I trained at a small high street firm, which was invaluable. It provided great exposure and responsibility. I had to undertake much self-study and continuous learning to keep up with the latest legal developments. I am grateful to sites such as Free Movement blog, which is an excellent resource for practitioners at all levels.
I specialised in immigration law because it was an area where I could make a huge difference in people’s lives. I wanted to ensure that vulnerable individuals were provided with a high level of client care. It gives me immense satisfaction to be able to help someone obtain a fresh start in life. Clients I have mentored went on to study at Oxbridge and play Premier League football.
Before the Windrush scandal broke in the mainstream media I was raising awareness of the problems faced by Commonwealth citizens
The banking and legal sectors share core values such as exercising a duty of care towards clients. I have carried the skills I learnt through my banking work into my legal practice. My previous experience also taught me the importance of providing clear and accurate advice to clients, complying with the duty not to mislead and adhering to relevant legislation. I also learnt the necessity of conducting due diligence to verify the legitimacy of any documentation. My existing communication skills came in extremely useful in law as I work with vulnerable clients, who often do not speak English as a first language, meaning I have to be especially careful to take accurate instructions.
A recent highlight was being shortlisted for the National Diversity Awards 2019, in the category of positive role model for race, faith and religion. Other memorable moments include working with high-profile officials including UN diplomats and politicians, and bringing test cases such as the first private prosecution in the UK involving diplomatic immunity. My cases have featured in the UNHCR report. Before the Windrush scandal broke in the mainstream media, I sent emails to parliamentarians and journalists to raise awareness of the problems faced by Commonwealth citizens.
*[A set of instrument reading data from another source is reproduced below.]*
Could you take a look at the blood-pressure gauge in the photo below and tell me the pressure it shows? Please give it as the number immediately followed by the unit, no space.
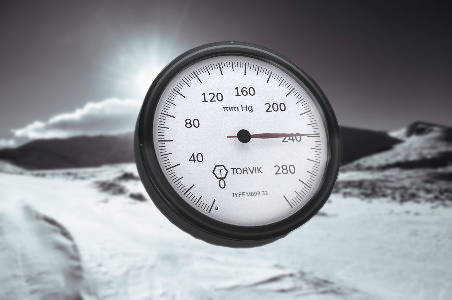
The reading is 240mmHg
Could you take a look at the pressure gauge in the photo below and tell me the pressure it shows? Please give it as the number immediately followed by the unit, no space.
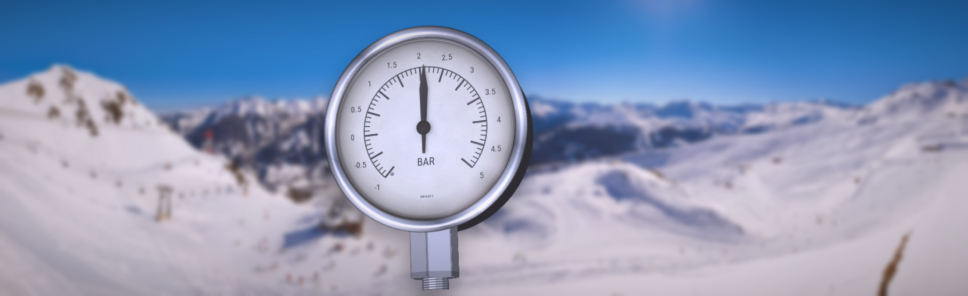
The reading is 2.1bar
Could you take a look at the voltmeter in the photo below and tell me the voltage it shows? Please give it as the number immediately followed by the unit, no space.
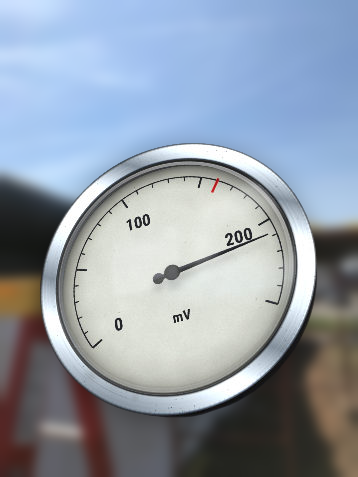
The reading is 210mV
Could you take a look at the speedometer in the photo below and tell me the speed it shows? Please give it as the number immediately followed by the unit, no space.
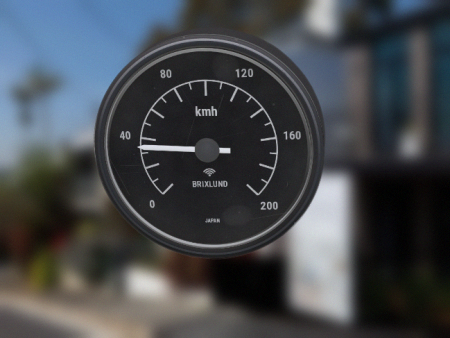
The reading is 35km/h
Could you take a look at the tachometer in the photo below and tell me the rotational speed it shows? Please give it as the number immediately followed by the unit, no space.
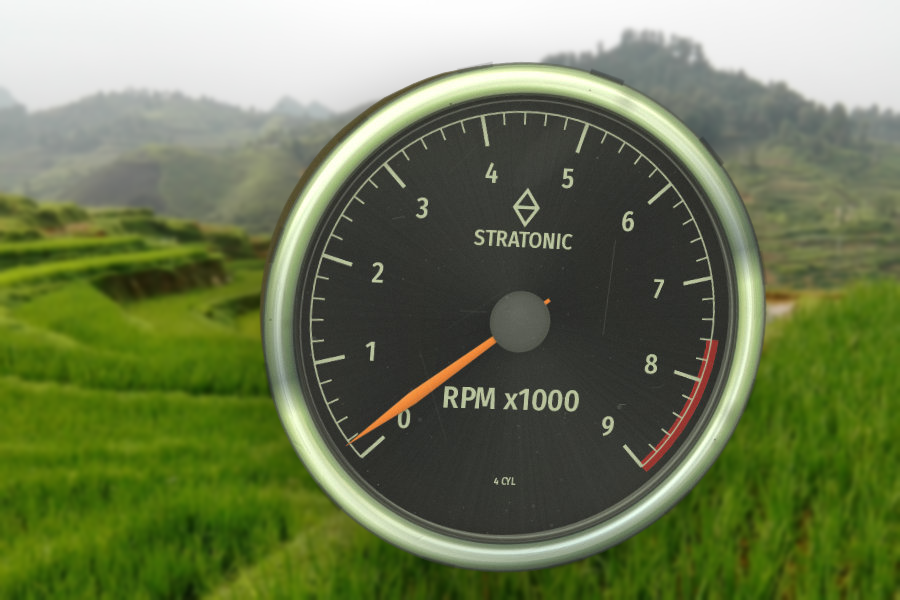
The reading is 200rpm
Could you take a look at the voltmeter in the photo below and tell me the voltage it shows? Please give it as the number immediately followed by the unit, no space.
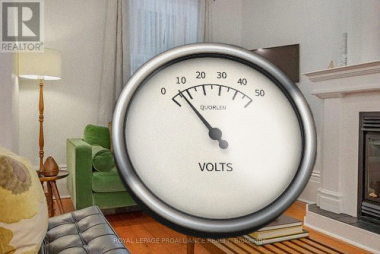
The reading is 5V
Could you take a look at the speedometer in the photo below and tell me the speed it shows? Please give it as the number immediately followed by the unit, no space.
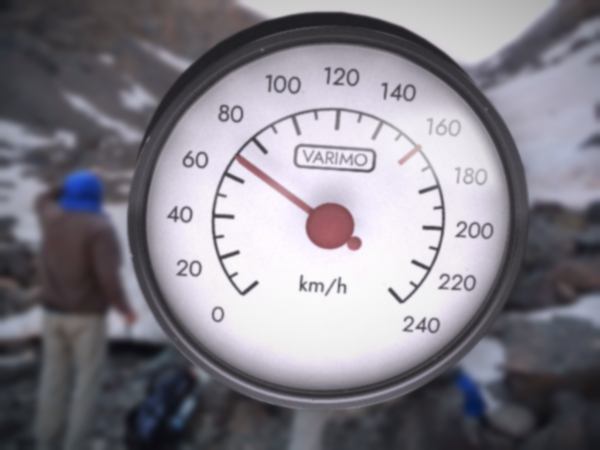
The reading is 70km/h
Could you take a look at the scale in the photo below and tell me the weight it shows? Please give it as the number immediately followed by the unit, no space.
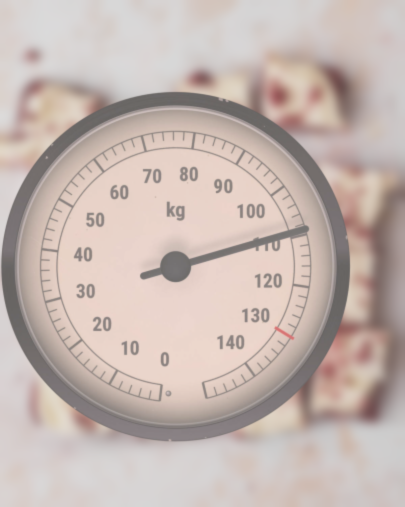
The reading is 109kg
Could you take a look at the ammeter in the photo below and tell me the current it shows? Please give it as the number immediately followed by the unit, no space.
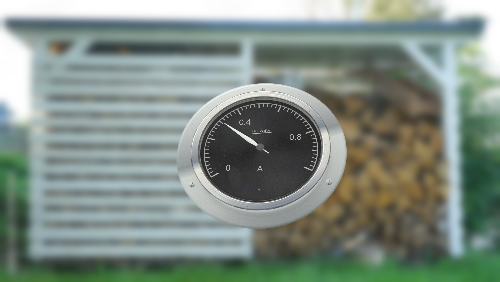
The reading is 0.3A
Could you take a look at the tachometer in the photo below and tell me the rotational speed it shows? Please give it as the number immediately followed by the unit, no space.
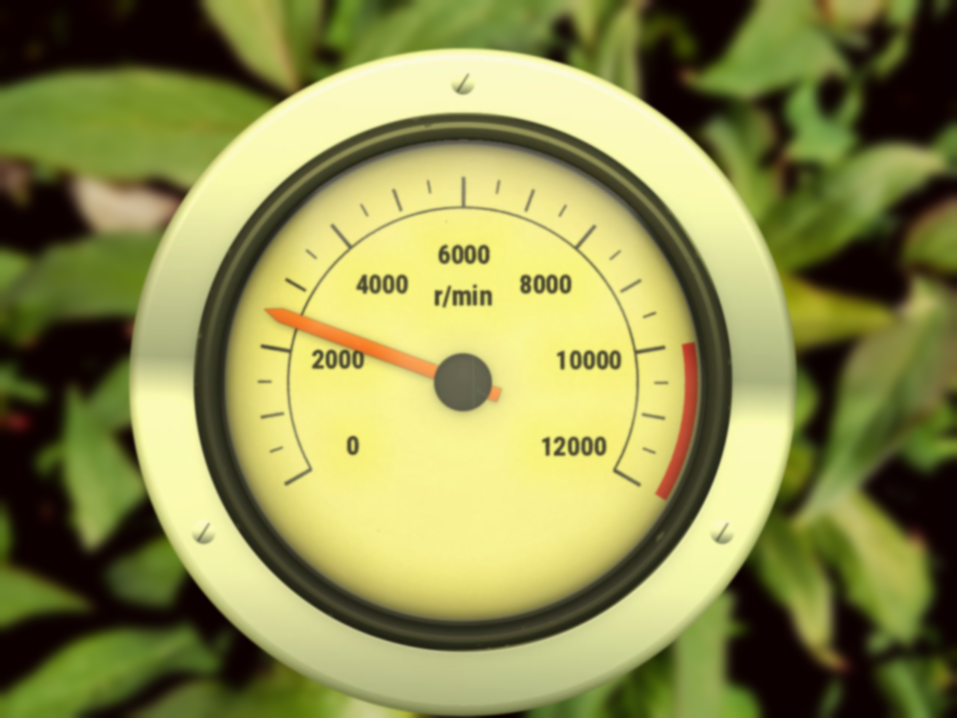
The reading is 2500rpm
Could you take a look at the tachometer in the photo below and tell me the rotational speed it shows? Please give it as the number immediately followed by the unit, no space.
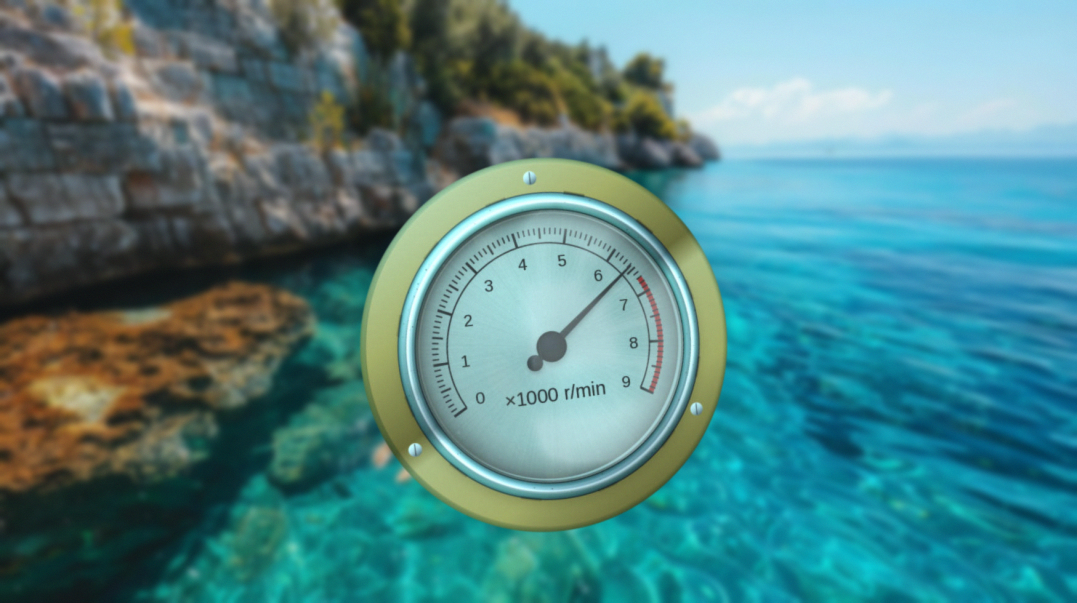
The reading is 6400rpm
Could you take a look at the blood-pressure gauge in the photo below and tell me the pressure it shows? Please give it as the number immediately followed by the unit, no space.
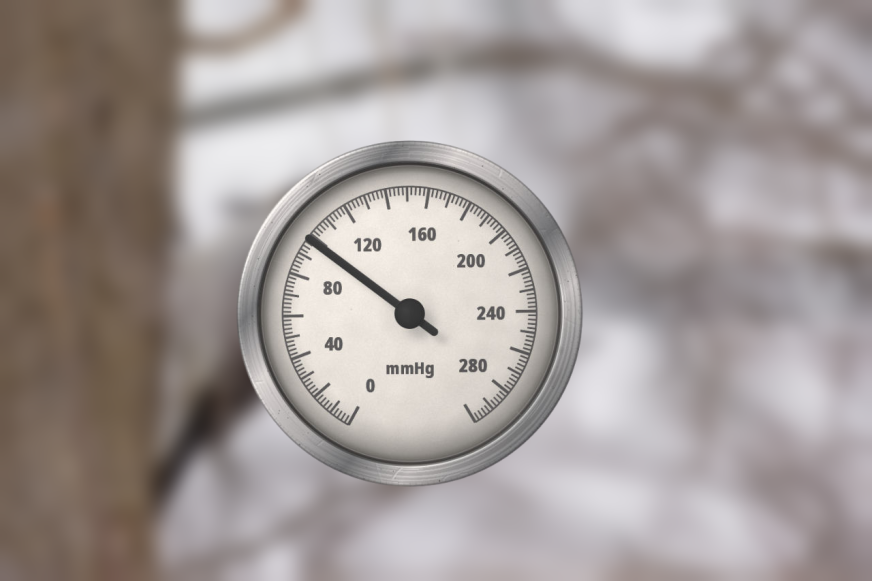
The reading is 98mmHg
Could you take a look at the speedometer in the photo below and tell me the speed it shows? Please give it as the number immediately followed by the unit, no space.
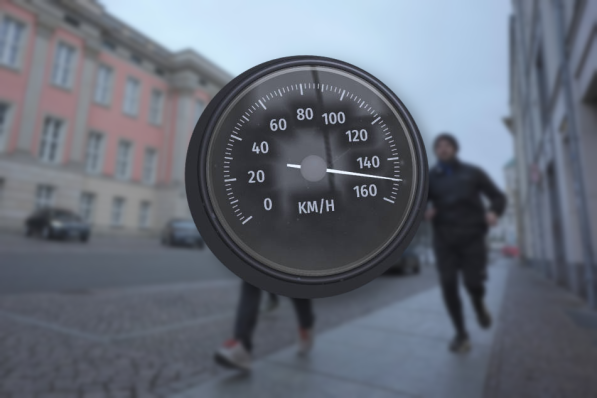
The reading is 150km/h
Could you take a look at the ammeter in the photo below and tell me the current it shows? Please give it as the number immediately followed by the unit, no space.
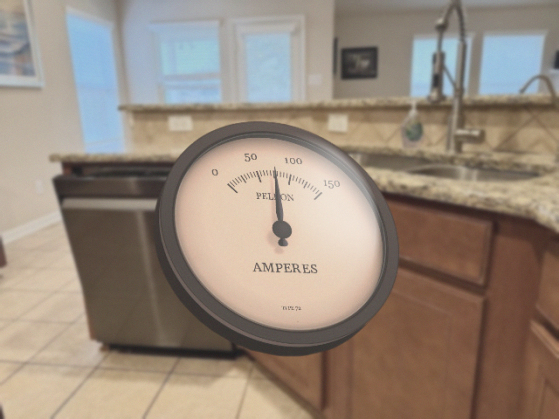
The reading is 75A
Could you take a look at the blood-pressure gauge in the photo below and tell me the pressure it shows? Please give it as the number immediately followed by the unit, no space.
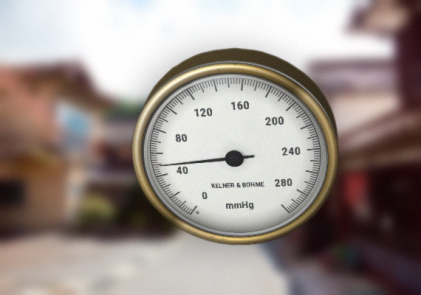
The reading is 50mmHg
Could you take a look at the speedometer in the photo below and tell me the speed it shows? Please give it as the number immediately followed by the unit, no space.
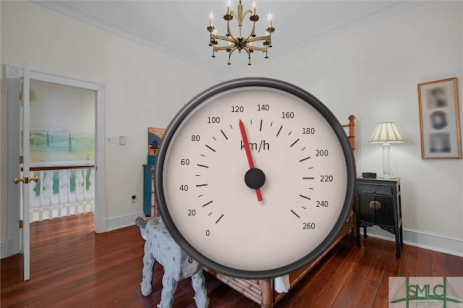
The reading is 120km/h
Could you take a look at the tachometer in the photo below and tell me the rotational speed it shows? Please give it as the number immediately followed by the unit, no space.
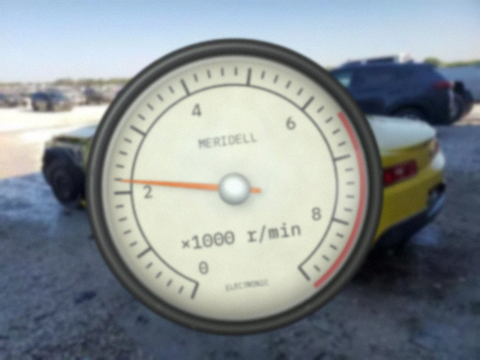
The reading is 2200rpm
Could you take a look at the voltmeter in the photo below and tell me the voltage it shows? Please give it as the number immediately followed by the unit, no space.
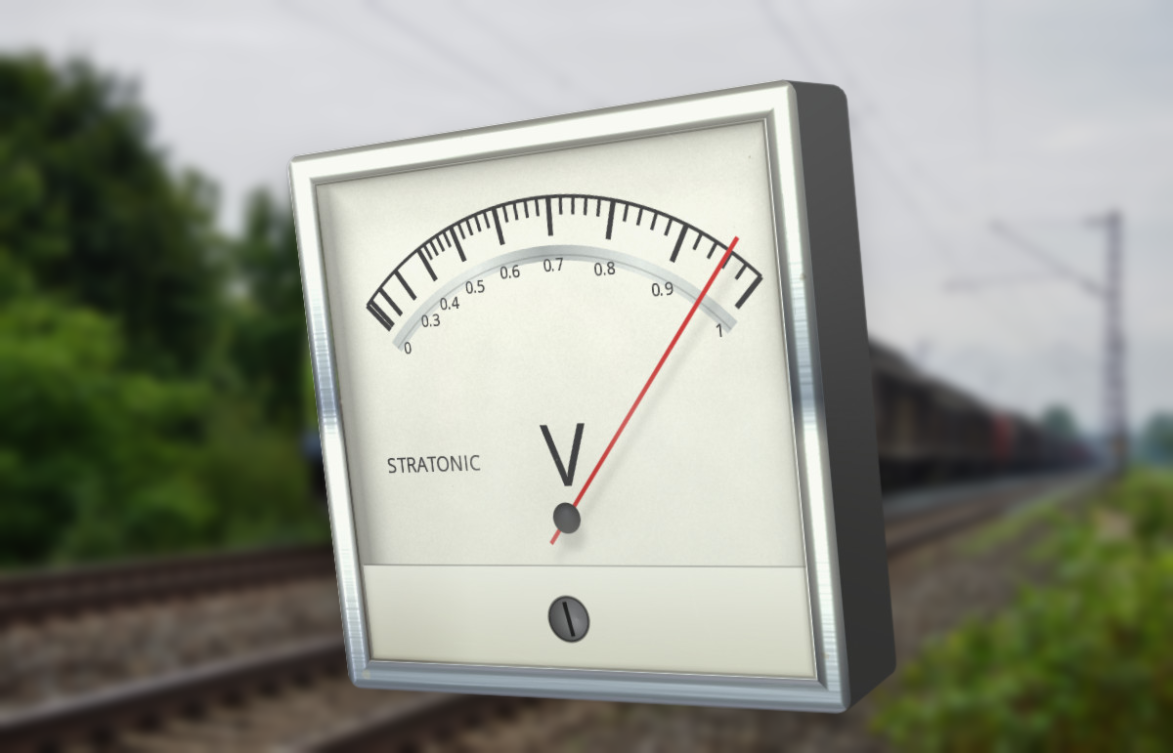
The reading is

Public awareness of this issue had a huge impact on many people, including my own clients. I am proud of my contribution to a number of high-profile cases.
I am fortunate to have been involved in a number of notable cases. This year, I represented a refugee stranded on Manus Island in Papua New Guinea and, for the first time, reunited him with his family in the UK. I was the first person to use the five-year rule under the British Nationality Act to acquire citizenship for children of Sri Lankan nationals born in the UK. I have represented clients in several successful judicial review cases and public interest cases which featured in the media. One of my cases was also considered as part of an upcoming country guidance decision on Sri Lanka.
There are two pro bono cases I have dealt with which particularly stick in my mind. One of these is my first Windrush client. He had been working and paying taxes in the UK for over 40 years, but he faced losing his job and being removed from this country. I knew that it was necessary to report the situation to MPs and the media to spread awareness of this issue.
Mr Heslop is another client I will never forget. The Home Office had wrongly accused him of being a foreign criminal and threatened deportation, despite him having no criminal record. Fortunately, we obtained an apology from the Home Office and resolved the issue.
I would like to see the Immigration Rules simplified and made more accessible. The rules have gone from 40 pages in 1973 to 1,100 pages today. The complexity means that clients and Home Office decision-makers alike find it difficult to understand and follow them.
I also feel strongly that the management of immigration applications should be retained within state institutions, rather than being outsourced to third-party suppliers. The location of services outside the UK gives rise to GDPR breaches and increases costs for both applicants and taxpayers.